■ Aim of the exercise ■
From the data that follows, print exactly the lines starting at the one containing "6Majesty and magnificence" and ending at the one containing "Old Testament Lesson Isaiah 9:2-7"; include both of them and nothing more.

☆ ☆ ☆

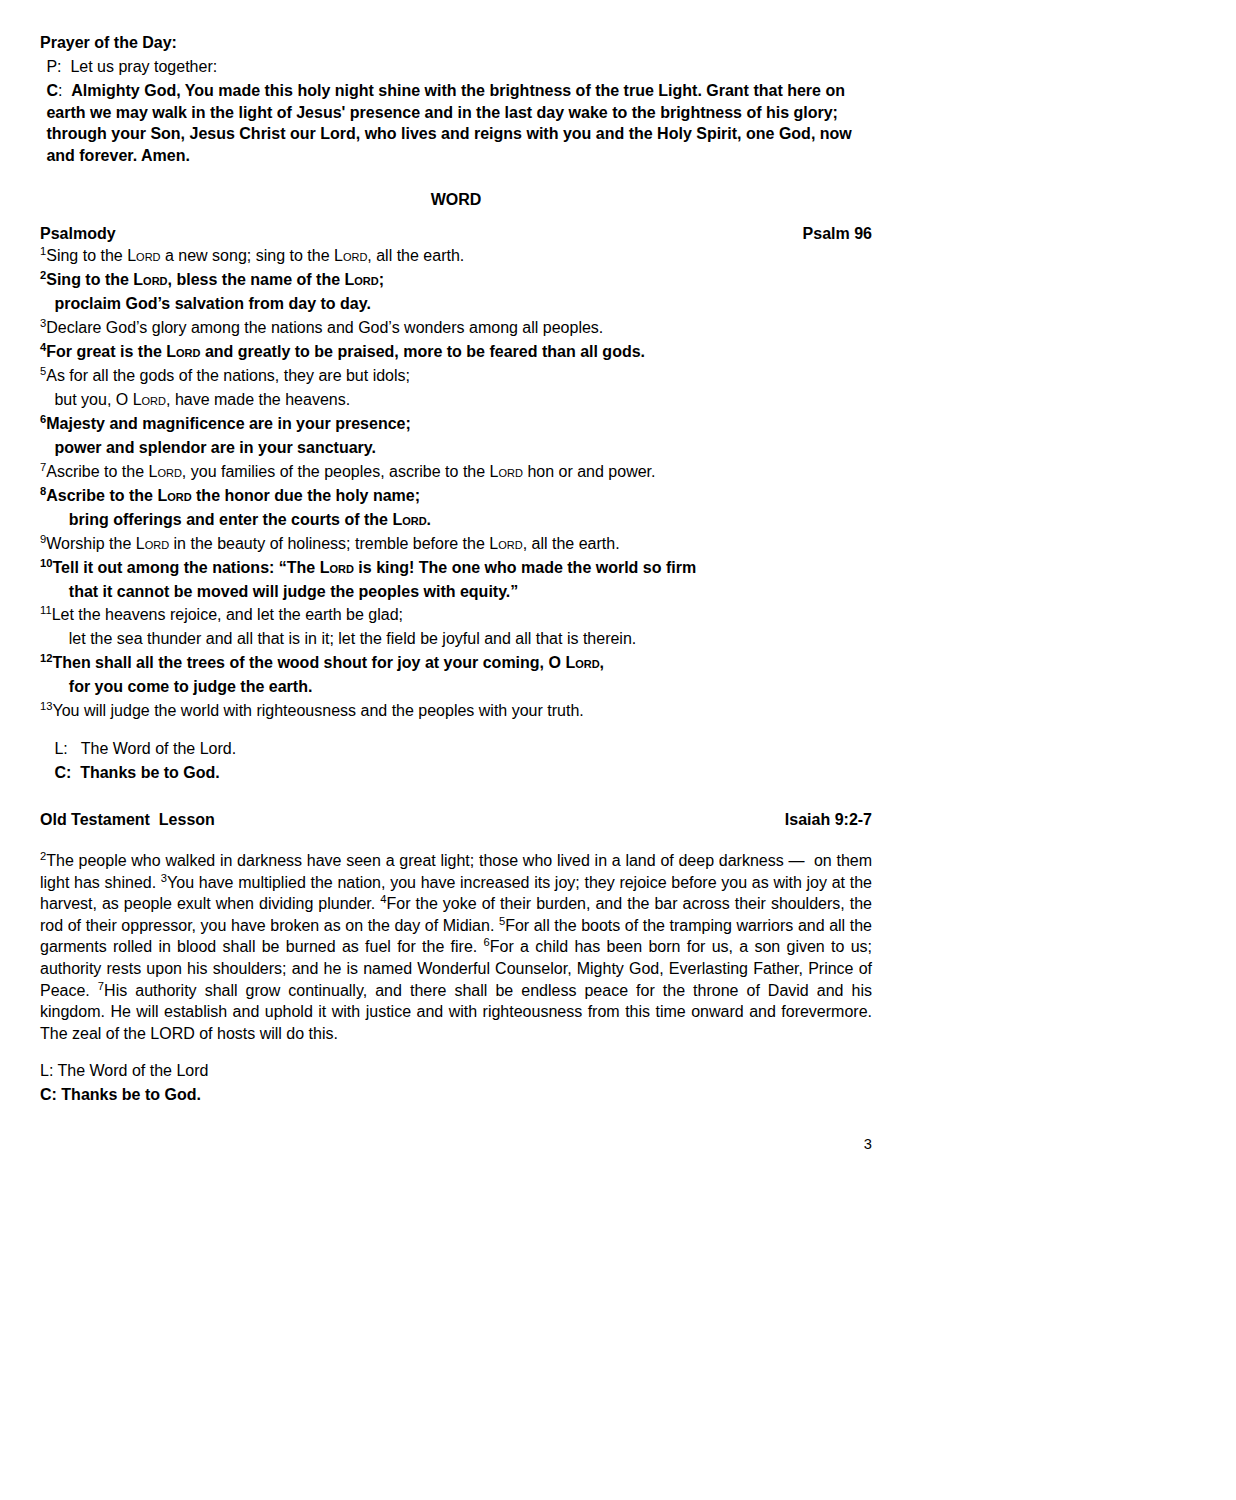Prayer of the Day:
P: Let us pray together:
C: Almighty God, You made this holy night shine with the brightness of the true Light. Grant that here on earth we may walk in the light of Jesus' presence and in the last day wake to the brightness of his glory; through your Son, Jesus Christ our Lord, who lives and reigns with you and the Holy Spirit, one God, now and forever. Amen.
WORD
Psalmody Psalm 96
1Sing to the Lord a new song; sing to the Lord, all the earth.
2Sing to the Lord, bless the name of the Lord;
proclaim God’s salvation from day to day.
3Declare God’s glory among the nations and God’s wonders among all peoples.
4For great is the Lord and greatly to be praised, more to be feared than all gods.
5As for all the gods of the nations, they are but idols;
but you, O Lord, have made the heavens.
6Majesty and magnificence are in your presence;
power and splendor are in your sanctuary.
7Ascribe to the Lord, you families of the peoples, ascribe to the Lord hon or and power.
8Ascribe to the Lord the honor due the holy name;
bring offerings and enter the courts of the Lord.
9Worship the Lord in the beauty of holiness; tremble before the Lord, all the earth.
10Tell it out among the nations: “The Lord is king! The one who made the world so firm
that it cannot be moved will judge the peoples with equity.”
11Let the heavens rejoice, and let the earth be glad;
let the sea thunder and all that is in it; let the field be joyful and all that is therein.
12Then shall all the trees of the wood shout for joy at your coming, O Lord,
for you come to judge the earth.
13You will judge the world with righteousness and the peoples with your truth.
L: The Word of the Lord.
C: Thanks be to God.
Old Testament Lesson Isaiah 9:2-7
2The people who walked in darkness have seen a great light; those who lived in a land of deep darkness — on them light has shined. 3You have multiplied the nation, you have increased its joy; they rejoice before you as with joy at the harvest, as people exult when dividing plunder. 4For the yoke of their burden, and the bar across their shoulders, the rod of their oppressor, you have broken as on the day of Midian. 5For all the boots of the tramping warriors and all the garments rolled in blood shall be burned as fuel for the fire. 6For a child has been born for us, a son given to us; authority rests upon his shoulders; and he is named Wonderful Counselor, Mighty God, Everlasting Father, Prince of Peace. 7His authority shall grow continually, and there shall be endless peace for the throne of David and his kingdom. He will establish and uphold it with justice and with righteousness from this time onward and forevermore. The zeal of the LORD of hosts will do this.
L: The Word of the Lord
C: Thanks be to God.
3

☆ ☆ ☆

■ Response area ■
6Majesty and magnificence are in your presence;
power and splendor are in your sanctuary.
7Ascribe to the Lord, you families of the peoples, ascribe to the Lord hon or and power.
8Ascribe to the Lord the honor due the holy name;
bring offerings and enter the courts of the Lord.
9Worship the Lord in the beauty of holiness; tremble before the Lord, all the earth.
10Tell it out among the nations: “The Lord is king! The one who made the world so firm
that it cannot be moved will judge the peoples with equity.”
11Let the heavens rejoice, and let the earth be glad;
let the sea thunder and all that is in it; let the field be joyful and all that is therein.
12Then shall all the trees of the wood shout for joy at your coming, O Lord,
for you come to judge the earth.
13You will judge the world with righteousness and the peoples with your truth.
L: The Word of the Lord.
C: Thanks be to God.
Old Testament Lesson Isaiah 9:2-7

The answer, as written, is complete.